In contrast to the data obtained from the older studies, we found receiving 2 cycles of induction chemotherapy before CR is documented was associated with worse outcome in the S0106 and S1203 trials. Specifically, in these two trials, CR achievement only upon reinduction chemotherapy was statistically significantly associated with worse OS (HR=1.82 [1.24–2.66], P=0.002; Supplementary Table 3) or RFS (HR=1.90 [1.34–2.70], P<0.001; Supplementary Table 4). Fitting a model with an interaction between time-period and reinduction, that interaction was significant (for OS: P=0.046; for RFS: P=0.016). Kaplan-Meier estimates of OS and RFS, stratified by older vs. newer studies summarize these results graphically (Figure 1C,D).
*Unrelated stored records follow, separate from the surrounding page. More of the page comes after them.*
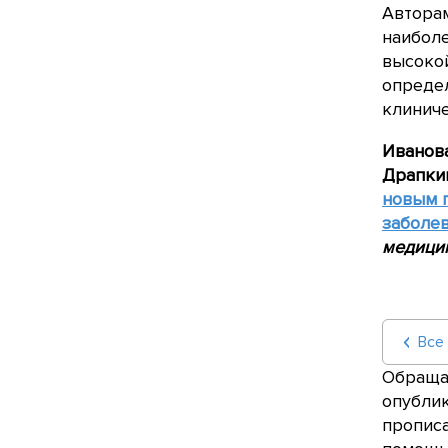
Авторам
наибол
высокой
определ
клиниче
Иванов
Драпки
новым п
заболев
медици
Все
Обращае
опублик
прописа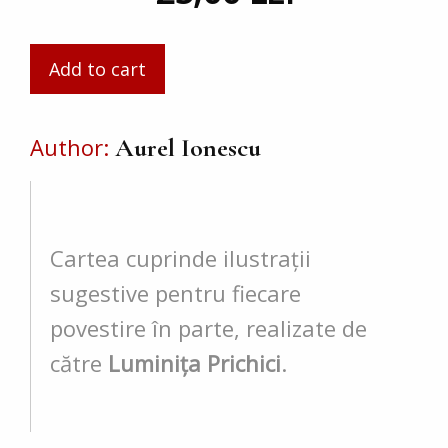
Author
Aurel Ionescu
Cartea cuprinde ilustrații
sugestive pentru fiecare
povestire în parte, realizate de
către
Luminița Prichici
.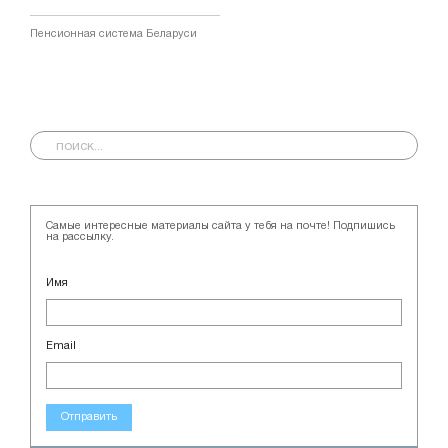
Пенсионная система Беларуси
Самые интересные материалы сайта у тебя на почте! Подпишись
на рассылку.
Имя
Email
Отправить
These findings indicate adults with newly-diagnosed AML treated on more recent cooperative group trials who achieve remissions early, i.e. with the first cycle of 7+3 chemotherapy, have better survival outlooks than those who need 2 cycles of chemotherapy to enter a CR, even after adjustment for other risk factors. These data are reminiscent of those obtained from trials of double-induction chemotherapy regimens.^7,8 Why the relationship between time of remission achievement and outcome with 7+3 therapy is not seen in older studies is unclear. Possibilities may include the change in anthracycline dose over time (i.e. chemotherapy resistance may be more apparent after the first cycle of chemotherapy with more intense regimens), selection of patients who receive on-study reinduction therapy, and changes in frequency/routine of transplantation, among others.

Finally, having found evidence that early achievement of morphologic CR was associated with survival with 7+3 chemotherapy, we examined whether data from MRD tests provide additional prognostic information in such patients. For S0106, we previously reported patients in remission without flow cytometric evidence of MRD after completion of induction chemotherapy (either 1 or 2 courses of 7+3) had better outcomes than patients who achieved CR with up to 2 courses of chemotherapy but had a positive MRD test.¹⁵ Here, we limited these analyses to patients who achieved a morphologic CR with the first cycle of 7+3 and had data from MRD testing available (n=70). Acknowledging limited power in these analyses because of a relatively small sample size, we found having a negative MRD test (n=55) after cycle 1 was associated with statistically significantly better OS (P=0.049) and a trend toward better RFS (P=0.098) compared to having a positive MRD test after cycle 1 (n=15; Figure 1E,F). Patients who tested negative for MRD after the first cycle of 7+3 also had significantly better RFS (p=0.02) and a statistically non-significant trend (p=0.11) toward better OS than those who achieved a MRD test-negative CR only after 2 therapy cycles (Supplementary Figure 1). Together, our findings not only highlight the prognostic significance of achieving a remission early but also support the value of “MRD^neg CR” as recently proposed by the European LeukemiaNet² as new response entity.